Powerful Google developer tools for immediate impact! (2023-24 C)wesley chun
 
Strategies for Unlocking Knowledge Management in Microsoft 365 in the Copilot...
Strategies for Unlocking Knowledge Management in Microsoft 365 in the Copilot...Strategies for Unlocking Knowledge Management in Microsoft 365 in the Copilot...
Strategies for Unlocking Knowledge Management in Microsoft 365 in the Copilot...Drew Madelung
 
Artificial Intelligence: Facts and Myths
Artificial Intelligence: Facts and MythsArtificial Intelligence: Facts and Myths
Artificial Intelligence: Facts and MythsJoaquim Jorge
 
GenCyber Cyber Security Day Presentation
GenCyber Cyber Security Day PresentationGenCyber Cyber Security Day Presentation
GenCyber Cyber Security Day PresentationMichael W. Hawkins
 
Bajaj Allianz Life Insurance Company - Insurer Innovation Award 2024
Bajaj Allianz Life Insurance Company - Insurer Innovation Award 2024Bajaj Allianz Life Insurance Company - Insurer Innovation Award 2024
Bajaj Allianz Life Insurance Company - Insurer Innovation Award 2024The Digital Insurer
 
Automating Google Workspace (GWS) & more with Apps Script
Automating Google Workspace (GWS) & more with Apps ScriptAutomating Google Workspace (GWS) & more with Apps Script
Automating Google Workspace (GWS) & more with Apps Scriptwesley chun
 
Finology Group – Insurtech Innovation Award 2024
Finology Group – Insurtech Innovation Award 2024Finology Group – Insurtech Innovation Award 2024
Finology Group – Insurtech Innovation Award 2024The Digital Insurer
 
Exploring the Future Potential of AI-Enabled Smartphone Processors
Exploring the Future Potential of AI-Enabled Smartphone ProcessorsExploring the Future Potential of AI-Enabled Smartphone Processors
Exploring the Future Potential of AI-Enabled Smartphone Processorsdebabhi2
 
Apidays Singapore 2024 - Building Digital Trust in a Digital Economy by Veron...

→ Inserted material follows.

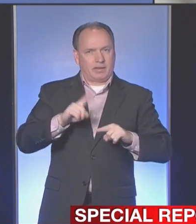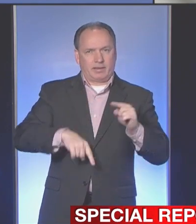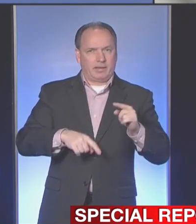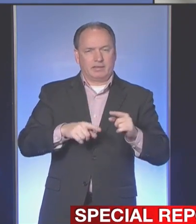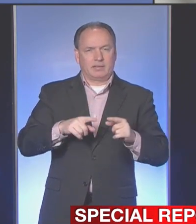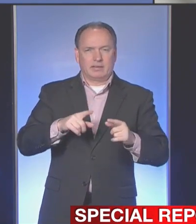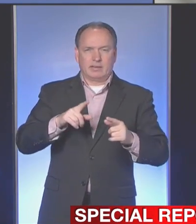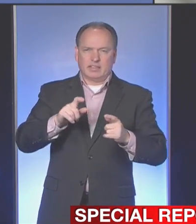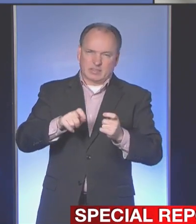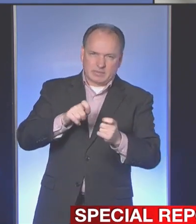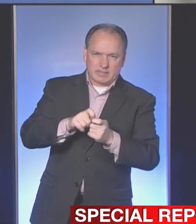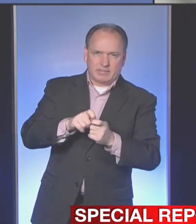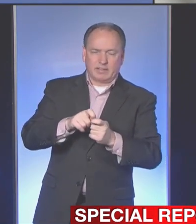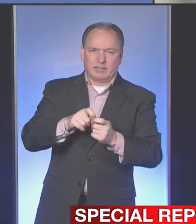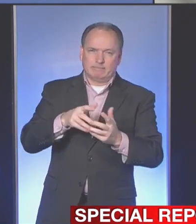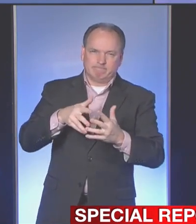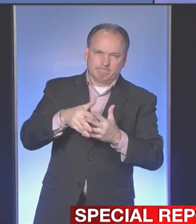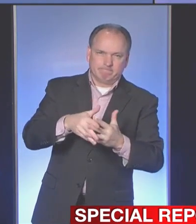document that for you.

Apidays Singapore 2024 - Building Digital Trust in a Digital Economy by Veron...Apidays Singapore 2024 - Building Digital Trust in a Digital Economy by Veron...
Apidays Singapore 2024 - Building Digital Trust in a Digital Economy by Veron...apidays
 
🐬 The future of MySQL is Postgres 🐘
🐬 The future of MySQL is Postgres 🐘🐬 The future of MySQL is Postgres 🐘
🐬 The future of MySQL is Postgres 🐘RTylerCroy
 
08448380779 Call Girls In Diplomatic Enclave Women Seeking Men
08448380779 Call Girls In Diplomatic Enclave Women Seeking Men08448380779 Call Girls In Diplomatic Enclave Women Seeking Men
08448380779 Call Girls In Diplomatic Enclave Women Seeking MenDelhi Call girls
 
The Codex of Business Writing Software for Real-World Solutions 2.pptx
The Codex of Business Writing Software for Real-World Solutions 2.pptxThe Codex of Business Writing Software for Real-World Solutions 2.pptx
The Codex of Business Writing Software for Real-World Solutions 2.pptxMalak Abu Hammad
 
Mastering MySQL Database Architecture: Deep Dive into MySQL Shell and MySQL R...
Mastering MySQL Database Architecture: Deep Dive into MySQL Shell and MySQL R...Mastering MySQL Database Architecture: Deep Dive into MySQL Shell and MySQL R...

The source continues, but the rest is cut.